- Born: September 27, 1925 Eddyville, Iowa
- Died: August 19, 2010 (aged 84) Austin, Texas
- Education: New Mexico Highlands University, Columbia University
- Known for: Sculpture, Digital art

= Leroy Lamis =

American sculptor

Leroy Lamis (1925–2010) was an American sculptor, digital artist and art educator known for his work with Plexiglas. His works have been exhibited throughout the United States and Europe and are in the permanent collections of numerous institutions including the Whitney Museum of American Art and the Smithsonian American Art Museum.

==Early life==
Lamis was born in Eddyville, Iowa on September 27, 1925, and later moved to Los Angeles. As a teenager, he had a job with MGM Studios. Lamis went on to attend New Mexico Highlands University and Columbia University.

In 1954 Lamis married Esther Sackler. He is a descendant from the Dutch Lemmens family originating from the village of St. Anthonis in North Brabant, the Netherlands

==Professional life==
After a time teaching at Cornell College in Mount Vernon, Iowa, he took a position at Indiana State University in Terre Haute. Lamis taught there in the studio art and art history disciplines from 1961-1988. In 1970 Lamis was the Artist in Residence at Dartmouth College.

In the early 1960s, Lamis and his cubist sculptures were well received in New York City, and he was invited to join the Contemporaries Gallery. His works were featured in the annual exhibit of the Whitney Museum of American Art in 1964, and in 1965 his work was included in the Museum of Modern Art's exhibit The Responsive Eye.

Lamis was represented by the Staempfli Gallery (New York) from 1965 to 1971. During this time his work was featured across the United States. He was also a member of the American Abstract Artists.

==Works and honors==

"Construction #48" is a representative example of Lamis's plexiglas cubes.

Lamis was strongly influenced by constructivism, which he read about as an art student, particularly the theories of Naum Gabo, Antoine Pevsner and Richard Lippold. Throughout the 1960s and early 1970s, Lamis worked with sheet acrylic (Poly(methyl methacrylate), more commonly called Plexiglas), drawn to its reflective and refractive qualities.

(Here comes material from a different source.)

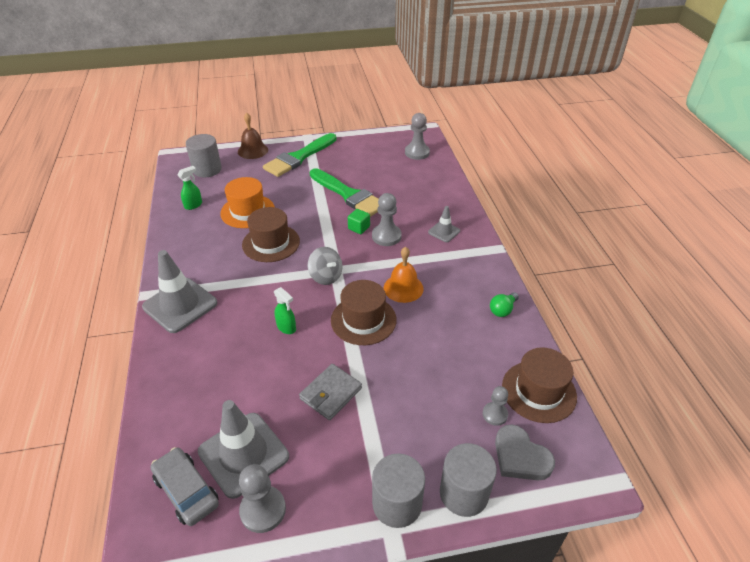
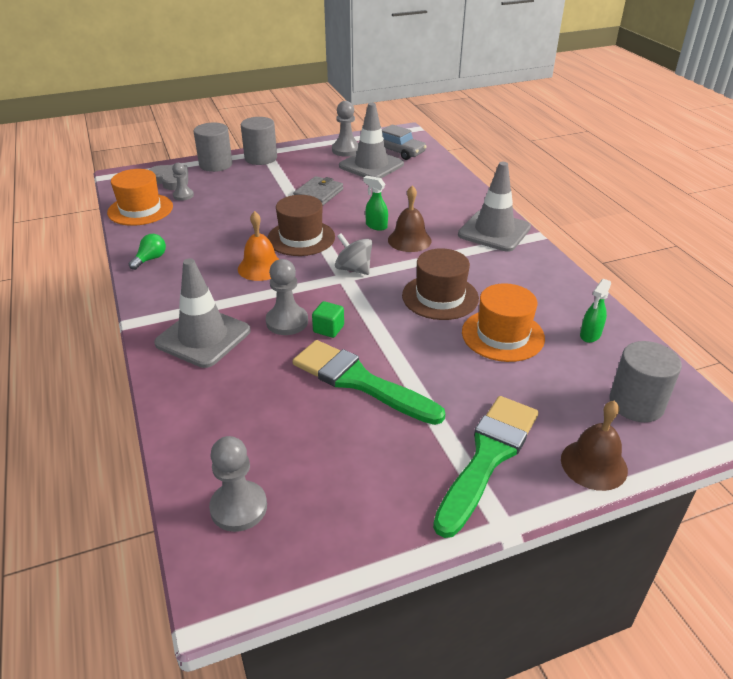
camera: 170 degrees right, 5 degrees down
grey traffic cone [428,206,460,242] -> grey traffic cone [154,258,251,368], size x1.98
brown hat [502,347,577,423] -> orange hat [107,169,173,226]
none -> brown bell [388,186,432,252]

Many of his works were precisely-measured, abstractly geometric cubes named Construction sequentially, such as Construction #31 (1963) at the Loretta Howard Gallery, Construction #48 (1964), in the collection of the Brooklyn Museum, and Construction #208 (1972), at the Swope Art Museum in Terre Haute, Indiana.

In the late 1970s Lamis became interested in computer-generated work. He taught himself computer programming and began creating geometric two-dimensional and three-dimensional art based on geometric shapes. A representative example is the lithograph Untitled: Computer Generated Image (1987), printed by Atelier Franck Bordas and in the collections of both the Metropolitan Museum of Art and the Smithsonian American Art Museum.

In addition to printed work, Lamis also created digital projections, such as Untitled #35 (1998–99), part of the 1999 New York Digital Salon.

One of Lamis's tools of choice for his digital art was the IBM PCjr, which, according to his wife Esther, he began using around its release in 1984 and was still working with as late as 1998, long after the particular computer model had been discontinued.